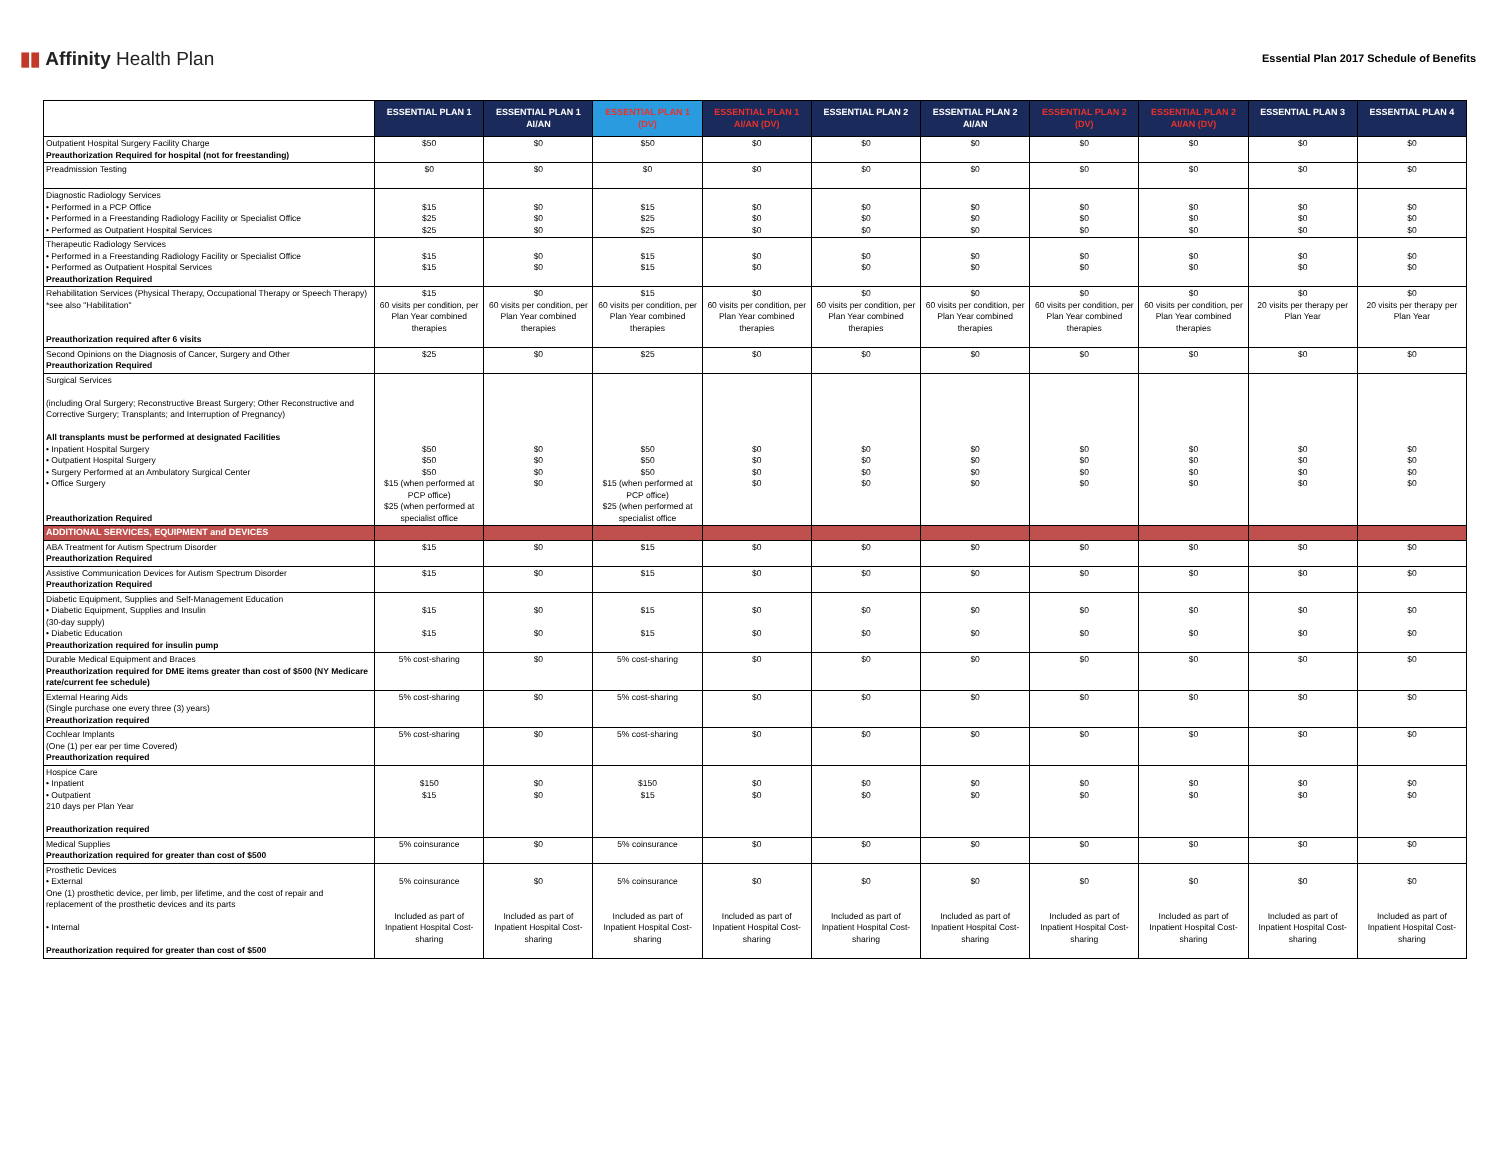▮▮ Affinity Health Plan
Essential Plan 2017 Schedule of Benefits
| | ESSENTIAL PLAN 1 | ESSENTIAL PLAN 1 AI/AN | ESSENTIAL PLAN 1 (DV) | ESSENTIAL PLAN 1 AI/AN (DV) | ESSENTIAL PLAN 2 | ESSENTIAL PLAN 2 AI/AN | ESSENTIAL PLAN 2 (DV) | ESSENTIAL PLAN 2 AI/AN (DV) | ESSENTIAL PLAN 3 | ESSENTIAL PLAN 4 |
| --- | --- | --- | --- | --- | --- | --- | --- | --- | --- | --- |
| Outpatient Hospital Surgery Facility Charge Preauthorization Required for hospital (not for freestanding) | $50 | $0 | $50 | $0 | $0 | $0 | $0 | $0 | $0 | $0 |
| Preadmission Testing | $0 | $0 | $0 | $0 | $0 | $0 | $0 | $0 | $0 | $0 |
| Diagnostic Radiology Services • Performed in a PCP Office • Performed in a Freestanding Radiology Facility or Specialist Office • Performed as Outpatient Hospital Services | $15 $25 $25 | $0 $0 $0 | $15 $25 $25 | $0 $0 $0 | $0 $0 $0 | $0 $0 $0 | $0 $0 $0 | $0 $0 $0 | $0 $0 $0 | $0 $0 $0 |
| Therapeutic Radiology Services • Performed in a Freestanding Radiology Facility or Specialist Office • Performed as Outpatient Hospital Services Preauthorization Required | $15 $15 | $0 $0 | $15 $15 | $0 $0 | $0 $0 | $0 $0 | $0 $0 | $0 $0 | $0 $0 | $0 $0 |
| Rehabilitation Services (Physical Therapy, Occupational Therapy or Speech Therapy) *see also "Habilitation" Preauthorization required after 6 visits | $15 60 visits per condition, per Plan Year combined therapies | $0 60 visits per condition, per Plan Year combined therapies | $15 60 visits per condition, per Plan Year combined therapies | $0 60 visits per condition, per Plan Year combined therapies | $0 60 visits per condition, per Plan Year combined therapies | $0 60 visits per condition, per Plan Year combined therapies | $0 60 visits per condition, per Plan Year combined therapies | $0 60 visits per condition, per Plan Year combined therapies | $0 20 visits per therapy per Plan Year | $0 20 visits per therapy per Plan Year |
| Second Opinions on the Diagnosis of Cancer, Surgery and Other Preauthorization Required | $25 | $0 | $25 | $0 | $0 | $0 | $0 | $0 | $0 | $0 |
| Surgical Services (including Oral Surgery; Reconstructive Breast Surgery; Other Reconstructive and Corrective Surgery; Transplants; and Interruption of Pregnancy) All transplants must be performed at designated Facilities • Inpatient Hospital Surgery • Outpatient Hospital Surgery • Surgery Performed at an Ambulatory Surgical Center • Office Surgery Preauthorization Required | $50 $50 $50 $15 (when performed at PCP office) $25 (when performed at specialist office | $0 $0 $0 $0 | $50 $50 $50 $15 (when performed at PCP office) $25 (when performed at specialist office | $0 $0 $0 $0 | $0 $0 $0 $0 | $0 $0 $0 $0 | $0 $0 $0 $0 | $0 $0 $0 $0 | $0 $0 $0 $0 | $0 $0 $0 $0 |
| ADDITIONAL SERVICES, EQUIPMENT and DEVICES | | | | | | | | | | |
| ABA Treatment for Autism Spectrum Disorder Preauthorization Required | $15 | $0 | $15 | $0 | $0 | $0 | $0 | $0 | $0 | $0 |
| Assistive Communication Devices for Autism Spectrum Disorder Preauthorization Required | $15 | $0 | $15 | $0 | $0 | $0 | $0 | $0 | $0 | $0 |
| Diabetic Equipment, Supplies and Self-Management Education • Diabetic Equipment, Supplies and Insulin (30-day supply) • Diabetic Education Preauthorization required for insulin pump | $15 $15 | $0 $0 | $15 $15 | $0 $0 | $0 $0 | $0 $0 | $0 $0 | $0 $0 | $0 $0 | $0 $0 |
| Durable Medical Equipment and Braces Preauthorization required for DME items greater than cost of $500 (NY Medicare rate/current fee schedule) | 5% cost-sharing | $0 | 5% cost-sharing | $0 | $0 | $0 | $0 | $0 | $0 | $0 |
| External Hearing Aids (Single purchase one every three (3) years) Preauthorization required | 5% cost-sharing | $0 | 5% cost-sharing | $0 | $0 | $0 | $0 | $0 | $0 | $0 |
| Cochlear Implants (One (1) per ear per time Covered) Preauthorization required | 5% cost-sharing | $0 | 5% cost-sharing | $0 | $0 | $0 | $0 | $0 | $0 | $0 |
| Hospice Care • Inpatient • Outpatient 210 days per Plan Year Preauthorization required | $150 $15 | $0 $0 | $150 $15 | $0 $0 | $0 $0 | $0 $0 | $0 $0 | $0 $0 | $0 $0 | $0 $0 |
| Medical Supplies Preauthorization required for greater than cost of $500 | 5% coinsurance | $0 | 5% coinsurance | $0 | $0 | $0 | $0 | $0 | $0 | $0 |
| Prosthetic Devices • External One (1) prosthetic device, per limb, per lifetime, and the cost of repair and replacement of the prosthetic devices and its parts • Internal Preauthorization required for greater than cost of $500 | 5% coinsurance Included as part of Inpatient Hospital Cost-sharing | $0 Included as part of Inpatient Hospital Cost-sharing | 5% coinsurance Included as part of Inpatient Hospital Cost-sharing | $0 Included as part of Inpatient Hospital Cost-sharing | $0 Included as part of Inpatient Hospital Cost-sharing | $0 Included as part of Inpatient Hospital Cost-sharing | $0 Included as part of Inpatient Hospital Cost-sharing | $0 Included as part of Inpatient Hospital Cost-sharing | $0 Included as part of Inpatient Hospital Cost-sharing | $0 Included as part of Inpatient Hospital Cost-sharing |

Your assignment = Would you quote everything above from the line containing "Assistive Communication Devices" down to the line containing "Medical Supplies Preauthorization"? Include both of those lines and nothing else.

Response =
| Assistive Communication Devices for Autism Spectrum Disorder Preauthorization Required | $15 | $0 | $15 | $0 | $0 | $0 | $0 | $0 | $0 | $0 |
| Diabetic Equipment, Supplies and Self-Management Education • Diabetic Equipment, Supplies and Insulin (30-day supply) • Diabetic Education Preauthorization required for insulin pump | $15 $15 | $0 $0 | $15 $15 | $0 $0 | $0 $0 | $0 $0 | $0 $0 | $0 $0 | $0 $0 | $0 $0 |
| Durable Medical Equipment and Braces Preauthorization required for DME items greater than cost of $500 (NY Medicare rate/current fee schedule) | 5% cost-sharing | $0 | 5% cost-sharing | $0 | $0 | $0 | $0 | $0 | $0 | $0 |
| External Hearing Aids (Single purchase one every three (3) years) Preauthorization required | 5% cost-sharing | $0 | 5% cost-sharing | $0 | $0 | $0 | $0 | $0 | $0 | $0 |
| Cochlear Implants (One (1) per ear per time Covered) Preauthorization required | 5% cost-sharing | $0 | 5% cost-sharing | $0 | $0 | $0 | $0 | $0 | $0 | $0 |
| Hospice Care • Inpatient • Outpatient 210 days per Plan Year Preauthorization required | $150 $15 | $0 $0 | $150 $15 | $0 $0 | $0 $0 | $0 $0 | $0 $0 | $0 $0 | $0 $0 | $0 $0 |
| Medical Supplies Preauthorization required for greater than cost of $500 | 5% coinsurance | $0 | 5% coinsurance | $0 | $0 | $0 | $0 | $0 | $0 | $0 |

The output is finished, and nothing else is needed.